### Exercise
Scan the entries below. Return every line that includes "transpirable".

### Material for the task

────────────────────────────────────────

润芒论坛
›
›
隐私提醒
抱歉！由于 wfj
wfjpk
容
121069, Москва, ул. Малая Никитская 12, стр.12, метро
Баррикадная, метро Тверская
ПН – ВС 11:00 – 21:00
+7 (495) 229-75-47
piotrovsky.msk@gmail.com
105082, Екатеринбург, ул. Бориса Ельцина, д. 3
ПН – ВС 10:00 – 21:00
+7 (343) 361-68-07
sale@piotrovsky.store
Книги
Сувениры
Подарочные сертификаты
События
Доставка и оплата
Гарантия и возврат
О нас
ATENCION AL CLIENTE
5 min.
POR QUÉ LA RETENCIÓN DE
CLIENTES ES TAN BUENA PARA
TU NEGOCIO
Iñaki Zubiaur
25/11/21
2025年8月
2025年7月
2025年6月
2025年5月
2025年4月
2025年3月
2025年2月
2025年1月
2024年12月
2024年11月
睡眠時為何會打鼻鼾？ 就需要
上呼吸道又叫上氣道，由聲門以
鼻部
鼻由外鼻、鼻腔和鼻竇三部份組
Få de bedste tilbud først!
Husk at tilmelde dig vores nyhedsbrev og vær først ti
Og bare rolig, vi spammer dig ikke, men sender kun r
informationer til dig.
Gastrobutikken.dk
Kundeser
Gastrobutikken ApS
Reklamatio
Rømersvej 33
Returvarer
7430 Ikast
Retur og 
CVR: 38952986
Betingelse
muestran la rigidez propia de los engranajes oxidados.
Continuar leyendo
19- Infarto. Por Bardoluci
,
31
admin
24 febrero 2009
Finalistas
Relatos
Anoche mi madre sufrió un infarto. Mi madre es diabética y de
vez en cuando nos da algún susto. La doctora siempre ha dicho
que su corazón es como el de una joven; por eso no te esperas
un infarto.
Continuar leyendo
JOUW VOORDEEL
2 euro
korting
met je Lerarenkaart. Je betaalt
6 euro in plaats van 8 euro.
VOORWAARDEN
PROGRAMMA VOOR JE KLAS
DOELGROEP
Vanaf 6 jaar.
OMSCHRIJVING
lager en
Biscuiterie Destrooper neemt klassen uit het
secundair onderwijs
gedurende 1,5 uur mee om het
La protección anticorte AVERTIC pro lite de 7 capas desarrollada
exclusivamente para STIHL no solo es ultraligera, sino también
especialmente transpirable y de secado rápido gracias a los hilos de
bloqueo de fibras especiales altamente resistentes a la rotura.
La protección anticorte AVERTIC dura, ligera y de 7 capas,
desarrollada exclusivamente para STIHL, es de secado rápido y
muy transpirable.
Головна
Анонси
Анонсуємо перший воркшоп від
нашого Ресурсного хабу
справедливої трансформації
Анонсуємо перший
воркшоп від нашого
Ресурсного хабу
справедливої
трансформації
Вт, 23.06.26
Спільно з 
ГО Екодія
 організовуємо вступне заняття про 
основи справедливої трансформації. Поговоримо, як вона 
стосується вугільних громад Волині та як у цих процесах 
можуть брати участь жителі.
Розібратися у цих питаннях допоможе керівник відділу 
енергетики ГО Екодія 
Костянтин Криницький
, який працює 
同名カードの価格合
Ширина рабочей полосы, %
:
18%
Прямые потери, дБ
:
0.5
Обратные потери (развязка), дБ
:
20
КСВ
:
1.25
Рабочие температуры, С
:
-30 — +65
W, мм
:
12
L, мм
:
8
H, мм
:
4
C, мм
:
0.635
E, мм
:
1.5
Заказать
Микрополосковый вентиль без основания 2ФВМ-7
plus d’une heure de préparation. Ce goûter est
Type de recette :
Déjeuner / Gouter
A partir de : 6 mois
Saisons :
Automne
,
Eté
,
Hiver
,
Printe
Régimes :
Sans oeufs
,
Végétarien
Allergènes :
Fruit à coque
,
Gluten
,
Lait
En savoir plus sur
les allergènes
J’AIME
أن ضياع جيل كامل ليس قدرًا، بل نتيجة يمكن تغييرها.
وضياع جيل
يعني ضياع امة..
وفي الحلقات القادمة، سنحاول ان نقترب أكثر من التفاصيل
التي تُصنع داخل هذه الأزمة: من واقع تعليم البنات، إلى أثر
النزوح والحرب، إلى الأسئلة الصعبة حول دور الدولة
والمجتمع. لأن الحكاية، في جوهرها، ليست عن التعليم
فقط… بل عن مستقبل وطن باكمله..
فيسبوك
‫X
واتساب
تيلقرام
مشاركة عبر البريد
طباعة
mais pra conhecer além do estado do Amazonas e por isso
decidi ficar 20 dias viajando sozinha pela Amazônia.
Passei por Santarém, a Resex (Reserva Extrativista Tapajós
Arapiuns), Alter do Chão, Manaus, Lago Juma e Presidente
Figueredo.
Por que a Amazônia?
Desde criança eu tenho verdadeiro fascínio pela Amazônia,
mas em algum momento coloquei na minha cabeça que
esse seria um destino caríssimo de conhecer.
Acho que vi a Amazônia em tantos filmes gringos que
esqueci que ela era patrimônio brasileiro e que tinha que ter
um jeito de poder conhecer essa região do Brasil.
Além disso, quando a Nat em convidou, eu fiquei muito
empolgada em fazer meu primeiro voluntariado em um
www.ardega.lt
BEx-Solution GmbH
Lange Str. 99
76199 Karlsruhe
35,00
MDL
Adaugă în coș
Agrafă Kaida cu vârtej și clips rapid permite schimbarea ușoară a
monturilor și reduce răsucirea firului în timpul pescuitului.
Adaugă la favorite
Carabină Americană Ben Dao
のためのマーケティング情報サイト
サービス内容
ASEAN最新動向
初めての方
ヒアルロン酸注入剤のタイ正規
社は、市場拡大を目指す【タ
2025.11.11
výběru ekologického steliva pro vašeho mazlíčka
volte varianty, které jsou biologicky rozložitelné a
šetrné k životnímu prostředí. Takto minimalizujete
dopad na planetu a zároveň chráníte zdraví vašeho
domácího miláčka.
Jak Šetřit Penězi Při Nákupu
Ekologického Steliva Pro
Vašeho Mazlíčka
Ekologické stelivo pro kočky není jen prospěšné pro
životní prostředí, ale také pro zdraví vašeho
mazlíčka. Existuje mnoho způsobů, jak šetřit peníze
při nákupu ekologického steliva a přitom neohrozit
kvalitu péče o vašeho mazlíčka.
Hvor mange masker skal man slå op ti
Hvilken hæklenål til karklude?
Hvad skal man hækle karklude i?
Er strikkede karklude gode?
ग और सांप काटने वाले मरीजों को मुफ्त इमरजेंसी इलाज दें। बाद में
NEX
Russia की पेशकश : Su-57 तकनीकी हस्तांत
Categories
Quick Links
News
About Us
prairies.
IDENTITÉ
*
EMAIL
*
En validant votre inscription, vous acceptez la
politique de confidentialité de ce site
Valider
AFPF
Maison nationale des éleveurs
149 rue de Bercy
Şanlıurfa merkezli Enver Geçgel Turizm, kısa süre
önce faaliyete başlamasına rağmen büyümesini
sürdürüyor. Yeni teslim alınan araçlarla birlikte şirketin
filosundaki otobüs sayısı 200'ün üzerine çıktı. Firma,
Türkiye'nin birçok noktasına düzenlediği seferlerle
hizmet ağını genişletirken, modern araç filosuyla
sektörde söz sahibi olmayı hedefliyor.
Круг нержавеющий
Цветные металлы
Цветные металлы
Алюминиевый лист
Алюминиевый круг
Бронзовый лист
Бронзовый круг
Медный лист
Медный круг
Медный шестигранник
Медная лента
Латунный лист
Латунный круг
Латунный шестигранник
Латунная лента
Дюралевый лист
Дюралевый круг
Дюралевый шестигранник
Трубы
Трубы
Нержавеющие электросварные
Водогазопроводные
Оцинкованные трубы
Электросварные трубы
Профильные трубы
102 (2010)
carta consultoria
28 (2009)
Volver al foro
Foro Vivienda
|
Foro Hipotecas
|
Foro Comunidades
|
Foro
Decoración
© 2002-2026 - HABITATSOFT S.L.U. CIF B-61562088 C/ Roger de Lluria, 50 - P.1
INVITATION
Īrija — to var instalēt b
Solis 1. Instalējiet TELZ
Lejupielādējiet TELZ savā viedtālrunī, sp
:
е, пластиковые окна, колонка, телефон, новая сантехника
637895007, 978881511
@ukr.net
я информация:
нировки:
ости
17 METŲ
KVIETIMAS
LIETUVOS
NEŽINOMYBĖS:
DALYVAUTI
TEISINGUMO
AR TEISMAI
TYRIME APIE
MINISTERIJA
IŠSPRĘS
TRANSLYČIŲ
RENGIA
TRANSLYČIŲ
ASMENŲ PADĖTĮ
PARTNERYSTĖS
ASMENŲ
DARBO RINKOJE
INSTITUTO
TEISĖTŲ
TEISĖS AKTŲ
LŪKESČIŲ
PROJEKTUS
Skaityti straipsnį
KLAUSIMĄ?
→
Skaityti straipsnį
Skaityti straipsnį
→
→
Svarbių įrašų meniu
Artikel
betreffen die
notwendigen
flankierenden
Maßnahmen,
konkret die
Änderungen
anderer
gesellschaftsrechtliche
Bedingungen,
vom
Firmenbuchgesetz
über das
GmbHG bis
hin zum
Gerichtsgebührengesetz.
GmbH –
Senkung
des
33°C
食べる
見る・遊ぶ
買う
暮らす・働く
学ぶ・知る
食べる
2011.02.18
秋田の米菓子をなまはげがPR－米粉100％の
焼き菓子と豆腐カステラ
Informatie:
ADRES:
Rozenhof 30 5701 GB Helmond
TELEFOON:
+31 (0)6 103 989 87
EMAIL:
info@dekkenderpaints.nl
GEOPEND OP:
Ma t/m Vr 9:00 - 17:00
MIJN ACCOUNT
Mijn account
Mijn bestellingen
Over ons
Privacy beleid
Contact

────────────────────────────────────────

### Solution to this problem
especialmente transpirable y de secado rápido gracias a los hilos de
muy transpirable.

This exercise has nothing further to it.